### TASK BRIEF
Reproduce all of the text in the data below verbatim, without changing a single character.

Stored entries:
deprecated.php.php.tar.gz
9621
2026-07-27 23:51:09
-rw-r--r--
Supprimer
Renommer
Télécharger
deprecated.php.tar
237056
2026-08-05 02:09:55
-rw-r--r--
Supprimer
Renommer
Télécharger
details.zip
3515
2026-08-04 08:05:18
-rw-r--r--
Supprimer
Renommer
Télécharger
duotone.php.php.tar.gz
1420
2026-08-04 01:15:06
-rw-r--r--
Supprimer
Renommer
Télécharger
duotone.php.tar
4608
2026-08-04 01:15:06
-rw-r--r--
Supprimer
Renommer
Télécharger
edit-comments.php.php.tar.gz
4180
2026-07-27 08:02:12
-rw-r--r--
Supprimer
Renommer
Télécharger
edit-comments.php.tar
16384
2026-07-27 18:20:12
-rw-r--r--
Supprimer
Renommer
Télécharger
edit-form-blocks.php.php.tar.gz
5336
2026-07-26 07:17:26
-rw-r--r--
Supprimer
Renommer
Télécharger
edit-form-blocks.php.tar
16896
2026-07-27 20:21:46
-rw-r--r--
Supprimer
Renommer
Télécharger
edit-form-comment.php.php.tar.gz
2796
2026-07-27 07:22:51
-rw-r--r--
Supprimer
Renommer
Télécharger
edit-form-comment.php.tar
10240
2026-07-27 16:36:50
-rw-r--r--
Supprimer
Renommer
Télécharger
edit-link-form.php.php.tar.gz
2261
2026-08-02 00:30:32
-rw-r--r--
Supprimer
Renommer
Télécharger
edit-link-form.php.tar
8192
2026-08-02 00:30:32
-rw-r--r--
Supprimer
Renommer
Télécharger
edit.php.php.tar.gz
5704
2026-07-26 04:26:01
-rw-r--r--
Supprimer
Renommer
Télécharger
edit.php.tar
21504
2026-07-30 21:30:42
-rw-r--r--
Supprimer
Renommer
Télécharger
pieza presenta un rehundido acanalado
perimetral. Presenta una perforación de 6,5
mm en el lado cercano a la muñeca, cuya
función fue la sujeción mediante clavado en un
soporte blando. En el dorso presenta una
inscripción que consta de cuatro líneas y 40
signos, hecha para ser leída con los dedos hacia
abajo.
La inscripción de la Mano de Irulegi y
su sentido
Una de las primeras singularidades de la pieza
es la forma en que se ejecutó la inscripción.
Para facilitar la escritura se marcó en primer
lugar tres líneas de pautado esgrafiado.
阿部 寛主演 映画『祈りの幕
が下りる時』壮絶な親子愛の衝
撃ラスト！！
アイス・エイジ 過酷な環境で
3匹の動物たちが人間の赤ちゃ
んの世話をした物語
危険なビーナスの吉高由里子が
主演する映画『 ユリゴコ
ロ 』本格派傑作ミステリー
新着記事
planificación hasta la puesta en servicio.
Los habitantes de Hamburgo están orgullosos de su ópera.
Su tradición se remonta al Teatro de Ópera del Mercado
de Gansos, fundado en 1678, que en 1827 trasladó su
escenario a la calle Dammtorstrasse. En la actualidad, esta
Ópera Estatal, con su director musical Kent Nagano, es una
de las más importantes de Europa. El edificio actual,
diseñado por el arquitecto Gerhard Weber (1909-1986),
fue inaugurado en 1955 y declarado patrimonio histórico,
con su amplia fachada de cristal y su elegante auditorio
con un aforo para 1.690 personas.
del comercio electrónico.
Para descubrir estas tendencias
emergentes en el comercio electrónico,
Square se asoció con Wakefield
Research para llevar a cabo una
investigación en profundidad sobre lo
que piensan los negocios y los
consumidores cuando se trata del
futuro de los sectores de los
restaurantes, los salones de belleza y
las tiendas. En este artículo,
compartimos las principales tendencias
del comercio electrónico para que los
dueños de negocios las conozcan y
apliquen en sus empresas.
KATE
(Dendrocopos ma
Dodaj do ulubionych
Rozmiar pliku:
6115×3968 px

### RESULT
deprecated.php.php.tar.gz
9621
2026-07-27 23:51:09
-rw-r--r--
Supprimer
Renommer
Télécharger
deprecated.php.tar
237056
2026-08-05 02:09:55
-rw-r--r--
Supprimer
Renommer
Télécharger
details.zip
3515
2026-08-04 08:05:18
-rw-r--r--
Supprimer
Renommer
Télécharger
duotone.php.php.tar.gz
1420
2026-08-04 01:15:06
-rw-r--r--
Supprimer
Renommer
Télécharger
duotone.php.tar
4608
2026-08-04 01:15:06
-rw-r--r--
Supprimer
Renommer
Télécharger
edit-comments.php.php.tar.gz
4180
2026-07-27 08:02:12
-rw-r--r--
Supprimer
Renommer
Télécharger
edit-comments.php.tar
16384
2026-07-27 18:20:12
-rw-r--r--
Supprimer
Renommer
Télécharger
edit-form-blocks.php.php.tar.gz
5336
2026-07-26 07:17:26
-rw-r--r--
Supprimer
Renommer
Télécharger
edit-form-blocks.php.tar
16896
2026-07-27 20:21:46
-rw-r--r--
Supprimer
Renommer
Télécharger
edit-form-comment.php.php.tar.gz
2796
2026-07-27 07:22:51
-rw-r--r--
Supprimer
Renommer
Télécharger
edit-form-comment.php.tar
10240
2026-07-27 16:36:50
-rw-r--r--
Supprimer
Renommer
Télécharger
edit-link-form.php.php.tar.gz
2261
2026-08-02 00:30:32
-rw-r--r--
Supprimer
Renommer
Télécharger
edit-link-form.php.tar
8192
2026-08-02 00:30:32
-rw-r--r--
Supprimer
Renommer
Télécharger
edit.php.php.tar.gz
5704
2026-07-26 04:26:01
-rw-r--r--
Supprimer
Renommer
Télécharger
edit.php.tar
21504
2026-07-30 21:30:42
-rw-r--r--
Supprimer
Renommer
Télécharger
pieza presenta un rehundido acanalado
perimetral. Presenta una perforación de 6,5
mm en el lado cercano a la muñeca, cuya
función fue la sujeción mediante clavado en un
soporte blando. En el dorso presenta una
inscripción que consta de cuatro líneas y 40
signos, hecha para ser leída con los dedos hacia
abajo.
La inscripción de la Mano de Irulegi y
su sentido
Una de las primeras singularidades de la pieza
es la forma en que se ejecutó la inscripción.
Para facilitar la escritura se marcó en primer
lugar tres líneas de pautado esgrafiado.
阿部 寛主演 映画『祈りの幕
が下りる時』壮絶な親子愛の衝
撃ラスト！！
アイス・エイジ 過酷な環境で
3匹の動物たちが人間の赤ちゃ
んの世話をした物語
危険なビーナスの吉高由里子が
主演する映画『 ユリゴコ
ロ 』本格派傑作ミステリー
新着記事
planificación hasta la puesta en servicio.
Los habitantes de Hamburgo están orgullosos de su ópera.
Su tradición se remonta al Teatro de Ópera del Mercado
de Gansos, fundado en 1678, que en 1827 trasladó su
escenario a la calle Dammtorstrasse. En la actualidad, esta
Ópera Estatal, con su director musical Kent Nagano, es una
de las más importantes de Europa. El edificio actual,
diseñado por el arquitecto Gerhard Weber (1909-1986),
fue inaugurado en 1955 y declarado patrimonio histórico,
con su amplia fachada de cristal y su elegante auditorio
con un aforo para 1.690 personas.
del comercio electrónico.
Para descubrir estas tendencias
emergentes en el comercio electrónico,
Square se asoció con Wakefield
Research para llevar a cabo una
investigación en profundidad sobre lo
que piensan los negocios y los
consumidores cuando se trata del
futuro de los sectores de los
restaurantes, los salones de belleza y
las tiendas. En este artículo,
compartimos las principales tendencias
del comercio electrónico para que los
dueños de negocios las conozcan y
apliquen en sus empresas.
KATE
(Dendrocopos ma
Dodaj do ulubionych
Rozmiar pliku:
6115×3968 px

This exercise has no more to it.